▸ Tarea encargada 1: Haz una lista de las calamidades que, según el fragmento sobre África, son la norma en las naciones del continente.
▸ Tarea encargada 2: Sigue escribiendo el fragmento sobre África a partir de su última oración.

▸ Fragmento del texto:
----

Shikuku afirma que los negros son incapaces de gobernarse a sí
mismos, lo que deduce no por motivos racistas, sino por hechos estadísticos.
Todas las naciones independientes del África, con excepción
de Sudáfrica, están bajo dictaduras y sumidas en el subdesarrollo.
Los genocidios, matanzas tribales, epidemias, guerras y agresiones son
la norma; los viejos caciques han sido sustituidos por señores
de la guerra que mantienen ejércitos privados, forjan sus
propias alianzas con poderes vecinos o potencias extranjeras, y se sostienen
a base del pillaje. Cada cierto tiempo, si no de manera permanente, unos
grupos se dan a la tarea de exterminar tribus o etnias rivales, como el
horror que desde hace unos años ocurre en Sudán.
Sudáfrica es la excepción, por el momento, gracias a un
hecho: la política está en manos de los negros, pero la
economía continúa en poder de los blancos. Las empresas
sudafricanas exportan a todo el Continente Negro y son la escuela de profesionales
y técnicos del inmenso territorio. Mandela tuvo la sensatez de
no volcarse al socialismo, como lo hizo casi todo el resto de líderes
independentistas que en tal manera llevaron rápidamente a la ruina
a sus países. En forma amañada se ha olvidado que el primer
país que trémulo de emoción visitó Mandela
después de ser liberado (estuvo encarcelado varios años
por asesinato, no por ideólogo) fue Cuba, donde pensó que
iba a encontrar el paraíso sobre la tierra. La experiencia salvó
a Sudáfrica.

----

▸ Datos proporcionados:
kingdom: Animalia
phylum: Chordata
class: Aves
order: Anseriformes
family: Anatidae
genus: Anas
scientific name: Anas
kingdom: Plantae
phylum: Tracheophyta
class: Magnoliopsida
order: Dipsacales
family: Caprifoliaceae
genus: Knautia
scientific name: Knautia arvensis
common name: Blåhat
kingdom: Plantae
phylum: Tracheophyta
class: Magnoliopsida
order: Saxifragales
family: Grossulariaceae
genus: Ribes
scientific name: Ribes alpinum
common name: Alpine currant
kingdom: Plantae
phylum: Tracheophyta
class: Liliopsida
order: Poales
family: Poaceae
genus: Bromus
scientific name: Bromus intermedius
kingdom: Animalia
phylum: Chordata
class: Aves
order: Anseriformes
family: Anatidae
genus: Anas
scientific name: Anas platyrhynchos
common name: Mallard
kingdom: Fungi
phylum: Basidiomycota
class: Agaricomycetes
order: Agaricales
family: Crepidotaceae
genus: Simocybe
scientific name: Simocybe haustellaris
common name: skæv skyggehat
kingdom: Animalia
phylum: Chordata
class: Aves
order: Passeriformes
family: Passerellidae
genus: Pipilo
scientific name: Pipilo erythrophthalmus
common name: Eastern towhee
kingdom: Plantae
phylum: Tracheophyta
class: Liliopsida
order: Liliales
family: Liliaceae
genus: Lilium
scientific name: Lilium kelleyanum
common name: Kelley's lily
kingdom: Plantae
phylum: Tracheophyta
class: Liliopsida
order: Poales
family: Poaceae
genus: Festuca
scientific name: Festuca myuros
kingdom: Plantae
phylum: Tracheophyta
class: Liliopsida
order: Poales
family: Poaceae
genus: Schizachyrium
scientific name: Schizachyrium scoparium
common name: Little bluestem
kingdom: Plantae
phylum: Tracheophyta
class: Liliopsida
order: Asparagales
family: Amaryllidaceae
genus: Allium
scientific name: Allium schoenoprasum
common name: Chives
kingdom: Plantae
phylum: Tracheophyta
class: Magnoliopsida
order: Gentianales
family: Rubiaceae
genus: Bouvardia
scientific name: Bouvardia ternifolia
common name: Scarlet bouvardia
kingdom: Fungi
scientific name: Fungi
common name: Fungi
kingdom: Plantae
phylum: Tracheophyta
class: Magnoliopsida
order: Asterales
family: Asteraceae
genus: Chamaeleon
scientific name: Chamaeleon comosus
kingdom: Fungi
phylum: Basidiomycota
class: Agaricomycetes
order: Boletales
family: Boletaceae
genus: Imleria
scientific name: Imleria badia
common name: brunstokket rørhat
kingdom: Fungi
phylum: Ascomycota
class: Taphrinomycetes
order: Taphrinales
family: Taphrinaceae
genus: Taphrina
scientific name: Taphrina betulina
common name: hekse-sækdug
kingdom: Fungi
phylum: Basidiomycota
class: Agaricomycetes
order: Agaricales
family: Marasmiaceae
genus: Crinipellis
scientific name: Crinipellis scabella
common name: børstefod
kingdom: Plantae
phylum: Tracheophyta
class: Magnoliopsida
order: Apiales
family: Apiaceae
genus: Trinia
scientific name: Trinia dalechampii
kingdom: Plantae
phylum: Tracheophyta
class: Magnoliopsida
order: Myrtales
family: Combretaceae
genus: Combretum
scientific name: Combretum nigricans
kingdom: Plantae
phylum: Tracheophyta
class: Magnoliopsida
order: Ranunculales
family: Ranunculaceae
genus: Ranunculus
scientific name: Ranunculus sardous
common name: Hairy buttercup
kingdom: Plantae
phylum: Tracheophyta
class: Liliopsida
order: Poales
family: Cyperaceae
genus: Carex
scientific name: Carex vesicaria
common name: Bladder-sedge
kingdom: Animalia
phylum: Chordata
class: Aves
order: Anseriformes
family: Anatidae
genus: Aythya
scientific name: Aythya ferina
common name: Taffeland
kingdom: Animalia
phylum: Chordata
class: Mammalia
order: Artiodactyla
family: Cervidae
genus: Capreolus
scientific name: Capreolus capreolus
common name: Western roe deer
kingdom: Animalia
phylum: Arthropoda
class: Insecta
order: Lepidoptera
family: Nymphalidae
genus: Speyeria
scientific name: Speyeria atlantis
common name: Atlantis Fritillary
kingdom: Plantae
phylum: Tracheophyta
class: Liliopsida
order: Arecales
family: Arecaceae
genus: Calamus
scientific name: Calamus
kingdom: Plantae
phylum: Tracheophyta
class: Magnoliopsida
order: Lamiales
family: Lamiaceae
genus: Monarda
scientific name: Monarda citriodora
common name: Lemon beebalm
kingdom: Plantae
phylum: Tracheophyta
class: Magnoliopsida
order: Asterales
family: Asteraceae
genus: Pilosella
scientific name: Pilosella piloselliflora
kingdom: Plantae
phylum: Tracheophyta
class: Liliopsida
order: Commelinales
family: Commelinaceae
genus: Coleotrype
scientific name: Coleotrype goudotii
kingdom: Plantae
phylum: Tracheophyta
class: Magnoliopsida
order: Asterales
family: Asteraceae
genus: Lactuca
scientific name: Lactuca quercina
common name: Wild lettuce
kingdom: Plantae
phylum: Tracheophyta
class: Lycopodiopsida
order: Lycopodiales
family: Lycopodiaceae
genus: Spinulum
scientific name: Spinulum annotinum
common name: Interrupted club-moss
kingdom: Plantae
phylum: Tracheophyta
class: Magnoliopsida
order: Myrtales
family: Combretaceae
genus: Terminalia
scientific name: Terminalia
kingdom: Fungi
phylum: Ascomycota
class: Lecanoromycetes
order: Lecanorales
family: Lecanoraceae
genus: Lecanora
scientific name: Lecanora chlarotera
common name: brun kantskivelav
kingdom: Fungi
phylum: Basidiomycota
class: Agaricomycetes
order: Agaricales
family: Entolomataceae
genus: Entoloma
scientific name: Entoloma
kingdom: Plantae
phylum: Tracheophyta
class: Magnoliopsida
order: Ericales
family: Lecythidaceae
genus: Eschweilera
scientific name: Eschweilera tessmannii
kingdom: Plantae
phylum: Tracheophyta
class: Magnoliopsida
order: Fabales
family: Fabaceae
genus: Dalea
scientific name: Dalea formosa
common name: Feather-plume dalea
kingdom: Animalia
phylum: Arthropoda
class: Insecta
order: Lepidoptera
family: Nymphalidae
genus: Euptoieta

----

▸ Respuesta 1: Genocidios, matanzas tribales, epidemias, guerras y agresiones.

▸ Respuesta 2:
La civilización bajo amenaza
Ni ingleses ni franceses ni ningún otro poder colonial tuvieron
tiempo de preparar una transición a la independencia de sus viejas
colonias, sobre todo a causa de las enormes presiones ejercidas por Estados
Unidos para sacar a los europeos del Continente, o más bien, de
todos los continentes. Al carecer de arraigadas instituciones, de una
tradición jurídica verdadera, de un sistema económico
capaz de sostener su propio desarrollo, era lógico que al retirarse
los colonialistas se generara de inmediato un vacío generalizado,
provocando el colapso social. Esa horrenda experiencia, unida a lo que
sucedió al desplomarse el comunismo en la ex Unión Soviética,
explica la gradual distensión política de China.
Lo espantoso en extremo es que ni los ingleses van a retomar sus colonias
ni los africanos aprenderán a corto o mediano plazo a gobernarse.
El Sida está causando estragos, cada año que transcurre
surgen peores dictaduras y siempre pende la amenaza sobre Sudáfrica
de los radicalismos políticos, como es el caso en Hispanoamérica.
El reinante caos es una amenaza para Europa, de continuo invadida por
balseros del norte de África y de las naciones negras, los que
en algunos casos son una quinta columna del fanatismo islámico
y en otros, incrementan la delincuencia callejera.